House in Poetry Square

This is one more picturesque place in the city.

Architecture Projects Institute facing Poetry Square.

Of all streets, Darwin Street (vul. Darvina) is the winner; it runs down towards the river and is lined with houses from the beginning of the early 20th century with individual architectural value - in revivalist, neo-Gothic or neo-Baroque style, several by Kharkiv's best loved architect Beketov.
Number 23, merchant house 1901.

Number 23

Possibly the most beautiful balcony in town.

The street was named in honor of Charles Darwin, the creator of the Theory of Evolution, highly praised by Russian regime in the 1920s.

Number 25, from 1887.

At nº 37, the house architect Alexei Beketov built for himself, in neoclassic style (1912).

Returnig to the start of the Darvina, in the opposite direction goes the tree-lined Zhon Myronosyts, one of the most elegant streets, where the City Art Museum is located.

The City Fine Arts Museum

At Zhon Myronosyts Street there are also several examples of architecture by Alexei Beketov, mostly in Art Nouveau style.
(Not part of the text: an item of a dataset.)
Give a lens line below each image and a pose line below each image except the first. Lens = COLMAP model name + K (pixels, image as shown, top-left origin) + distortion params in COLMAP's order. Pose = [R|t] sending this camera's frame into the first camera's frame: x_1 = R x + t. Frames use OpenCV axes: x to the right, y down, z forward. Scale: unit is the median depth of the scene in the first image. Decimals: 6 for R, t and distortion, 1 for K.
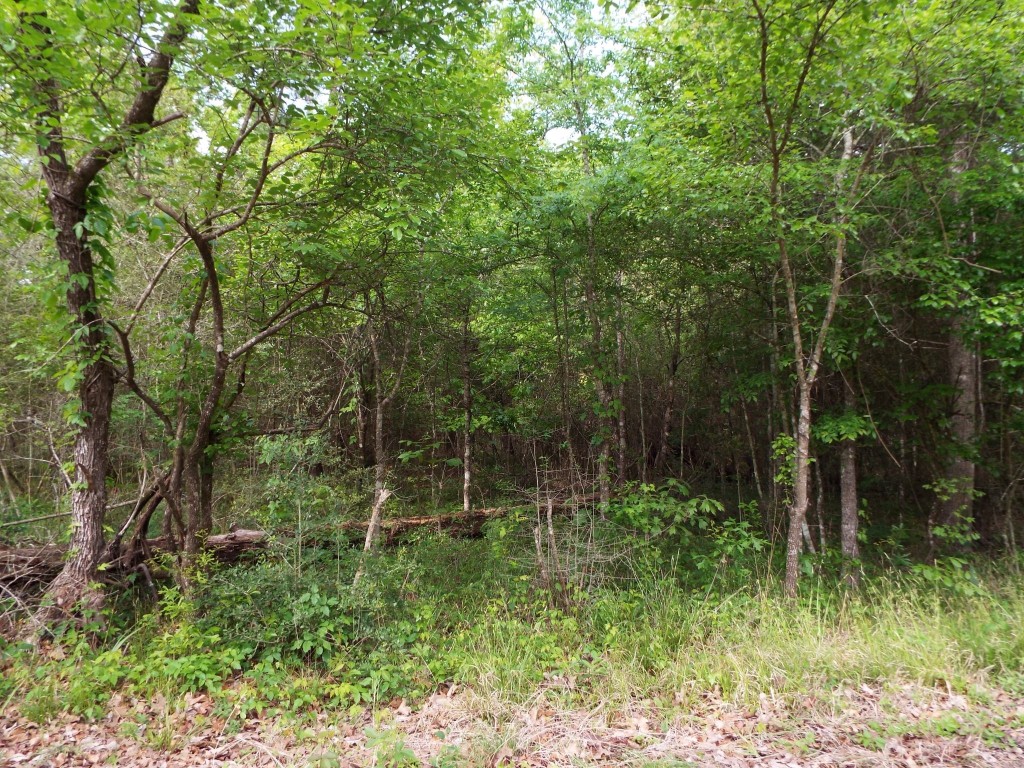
lens RADIAL K [[726.3, 0, 519.5], [0, 726.3, 390.1], [0, 0, 1]] dist [-0.004322, 0.000832]
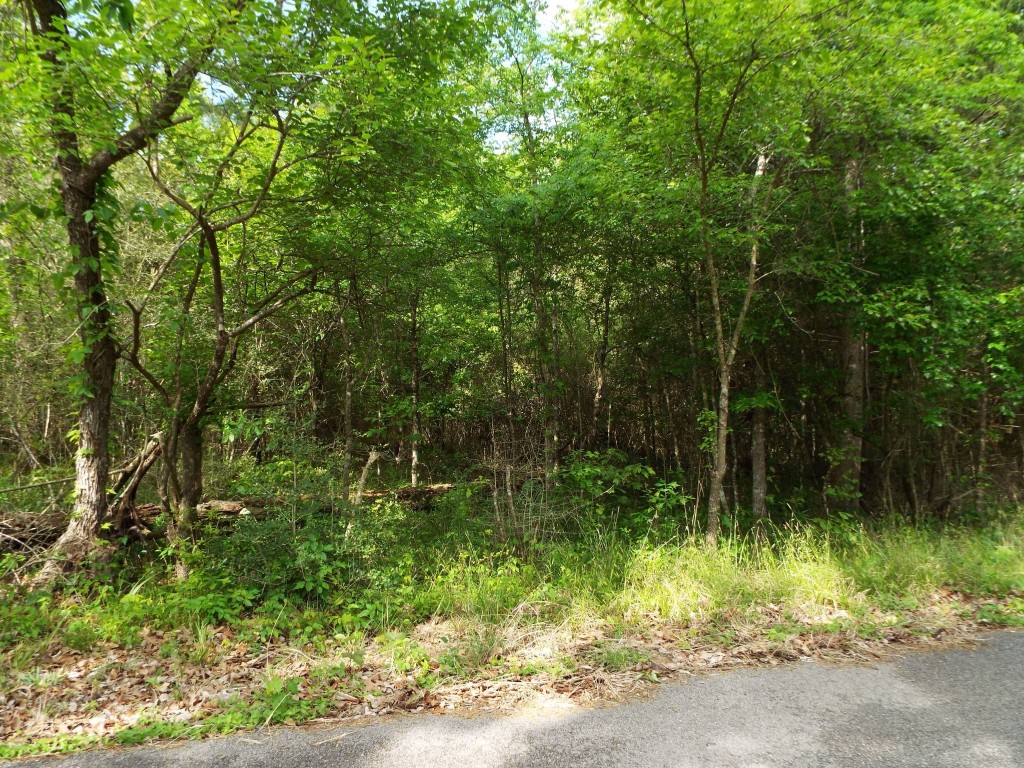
lens RADIAL K [[726.3, 0, 516.6], [0, 726.3, 387.9], [0, 0, 1]] dist [-0.004322, 0.000832]
pose [[0.994305, 0.005533, 0.106429, -0.078418], [-0.006244, 0.999960, 0.006355, 0.025064], [-0.106390, -0.006983, 0.994300, -0.158359]]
One of them is the Fine Arts Museum, from 1912. The building is intact, but the blow from explosions shattered the windows and lots of dust and debris were thrown inside, so it is now closed and protected.

There are some litte rarities among the collection: Dürer, Brueghel the Elder, Ilya Repin and several local artists.

The stained glass window above the entrance stairways was partially damaged by an explosion nearby.

My favourite:

Marie Bashkirtseff, 'At a book', 1882

Rotislav Barto, Portrait of Lucia Augustovna , 1926

Jan van Oss (1782 – 1861) , "Bouquet of flowers"

Double-folding 'Royal Gate', from an iconostasis of the 17th century.

Ladislav Trakal, University Park (1906)  [from a 2020 exhibition]

Sculpture Garden at Maksimilianivska, 18

At one more fine street, Maximilian Street, an iron decorated gate flanking 'Hotel Mandarin' gives access to a precious small sculpture garden.

'Photographer' by Frank Meisler

Taras Shevshenko, poet and musician, with his beloved cello

Museum Extension at Parkhomivka

Parkhomiv History and Art Museum is one of the most outstanding rural museums of Ukraine, known for its unique collection of art and antiques. This institution functions as an independent department of the Kharkiv Art Museum.

The collection comprises works by Malevich, Kandinsky or Picasso.

'The Dove and the Olive Branch', by Picasso

It's a strong symbol of what Ukrainians are fighting for. They do want honourable peace, above all, free and independent peace.

There is much more to value in Kharkiv, as I wrote before; on the west bank of the Lopan River, for example, around the access route to the city, Poltava road (Poltavskyi Shliakh) has close to 30 classified and protected houses. 

I'm truly amazed at so much beauty, such precious cultural wealthy. Much of this is now in shatters, and without any profit or advantage other than satisfying a violent and angry nationalist ego - "if this is not for me, it won't be for anyone". Almost a quarter of the city was destroyed by April 2024.

Destroying a city like this is already losing, it's already to succumb - a true winner would aim to conquer treasures and not reduce them to ashes.

Let a free new Spring come to secure and reward Kharkiv.